Но приказчик, указав на груду колец, ответил:
– Нет, мой дорогой сеньор, это не давняя покупка. Сеньора взяла отсюда кольцо с двумя бриллиантами.
– Я! – воскликнула Луиза негромко, вся залившись краской.
– Что это? О чем вы говорите?
Макарио побледнел и изменился в лице: стиснув зубы, он с гневом уставился на приказчика.
Тогда тот медленно произнес:
– Эта сеньора взяла отсюда кольцо.
Макарио, остолбенев, не сводил с приказчика глаз.
– Кольцо с двумя бриллиантами, – повторил приказчик, – я очень хорошо это видел.
От волнения приказчик стал заикаться и, все больше возбуждаясь, продолжал:
– Я не знаю, кто такая эта сеньора. Но она взяла кольцо. Взяла отсюда…
Макарио не помня себя схватил его за руку и, повернувшись к Луизе, бледный, с каплями пота на лбу, выдавил с трудом:
– Луиза, скажи…
Голос его прервался.
– Я… – бледнея и дрожа, пробормотала она, и черты ее лица исказились от волнения и страха.
Белая муфта Луизы упала на пол.
Макарио подскочил к невесте и, вцепившись ей в запястье, не отрывал от нее взора: выражение лица его было таким повелительным и непреклонным, что Луиза, вне себя от ужаса, быстрым движением сунула руку в карман и вытащила кольцо.
– Пощади меня! – взмолилась она, вся сжавшись.
Макарио отпустил ее руку и, не размыкая побелевших губ, продолжал смотреть на нее так, словно видел ее впервые; потом внезапно, одернув на себе сюртук, проговорил, обращаясь к приказчику:
– Вы правы. Какая рассеянность… Разумеется, сеньора просто забыла. Кольцо… Да, да, сеньор, разумеется… Вы очень любезны. Возьми, милая, возьми… Впрочем, подожди, сеньор тебе завернет. Сколько оно стоит?
Он вынул из бумажника деньги и расплатился.
Потом поднял с пола Луизину муфту, мягко встряхнул ее, вытер платком губы, предложил Луизе руку и, повторяя приказчику: «Простите, простите», – повлек ее за собой, безучастную, скованную ужасом, полумертвую.
Они вышли на залитую солнцем улицу: под щелканье бичей катились навстречу друг другу кареты, улыбались поглощенные приятной беседой прохожие, раздавались веселые выкрики торговцев, какой-то кавалер в замшевых панталонах вел под уздцы свою украшенную розочками лошадь, – шумное, праздничное оживление царило на улице под яркими лучами солнца.
Макарио шел, ничего не видя и не замечая, словно во сне. Дойдя до угла, он остановился. Рука Луизы опиралась на его руку, и он смотрел на эту прелестную мраморную ручку с нежными голубыми жилками и тонкими ласковыми пальцами, на правую руку той, что была его невестой! Глаза его скользнули по театральной афише, объявляющей о спектакле «Палафокс в Сарагосе».

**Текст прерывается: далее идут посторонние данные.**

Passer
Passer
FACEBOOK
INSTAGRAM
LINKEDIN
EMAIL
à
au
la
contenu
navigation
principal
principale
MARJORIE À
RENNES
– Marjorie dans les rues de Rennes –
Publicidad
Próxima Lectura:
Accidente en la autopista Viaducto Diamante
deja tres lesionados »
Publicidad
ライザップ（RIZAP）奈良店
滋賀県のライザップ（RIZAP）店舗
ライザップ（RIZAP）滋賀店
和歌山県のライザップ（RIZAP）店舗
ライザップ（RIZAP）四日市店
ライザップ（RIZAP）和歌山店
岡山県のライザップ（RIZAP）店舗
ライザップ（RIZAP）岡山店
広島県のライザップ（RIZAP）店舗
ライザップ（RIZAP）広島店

Макарио внезапно освободился от Луизиной руки и тихо проронил:
– Уходи!
– Выслушай меня! – взмолилась она, не поднимая головы.
– Уходи! – и добавил глухо и жестко: – Уходи! Или я закричу, и тебя схватят и посадят в тюрьму. Уходи.

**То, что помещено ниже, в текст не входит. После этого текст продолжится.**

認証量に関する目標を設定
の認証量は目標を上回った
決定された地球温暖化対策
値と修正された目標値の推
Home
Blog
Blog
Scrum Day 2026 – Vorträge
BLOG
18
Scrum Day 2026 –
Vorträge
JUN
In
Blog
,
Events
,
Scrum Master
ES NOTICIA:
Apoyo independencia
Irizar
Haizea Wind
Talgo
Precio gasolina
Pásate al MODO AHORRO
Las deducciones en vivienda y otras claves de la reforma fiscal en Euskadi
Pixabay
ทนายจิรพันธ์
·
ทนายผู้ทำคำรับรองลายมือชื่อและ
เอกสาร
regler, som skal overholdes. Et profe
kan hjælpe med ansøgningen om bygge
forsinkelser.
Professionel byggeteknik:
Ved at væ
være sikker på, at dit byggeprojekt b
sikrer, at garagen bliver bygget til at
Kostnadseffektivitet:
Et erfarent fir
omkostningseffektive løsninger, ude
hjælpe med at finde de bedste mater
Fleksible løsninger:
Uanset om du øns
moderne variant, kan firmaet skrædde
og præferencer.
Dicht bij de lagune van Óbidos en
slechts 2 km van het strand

– Выслушай меня, ради Христа!
– Уходи! – И Макарио поднял сжатую в кулак руку.
– Ради бога, не бей меня здесь! – прошептала она, задыхаясь.
– Уходи. На нас смотрят. Не плачь. Видишь, на нас смотрят. Уходи!
И, подойдя к ней почти вплотную, Макарио тихо произнес:
– Ты – воровка!
Потом, повернувшись к ней спиной, медленно пошел прочь, волоча трость по земле.
Отойдя довольно далеко, он обернулся, но едва различил в толпе ее голубое платье.
В тот же день Макарио уехал в провинцию и никогда больше ничего не слыхал о юной блондинке.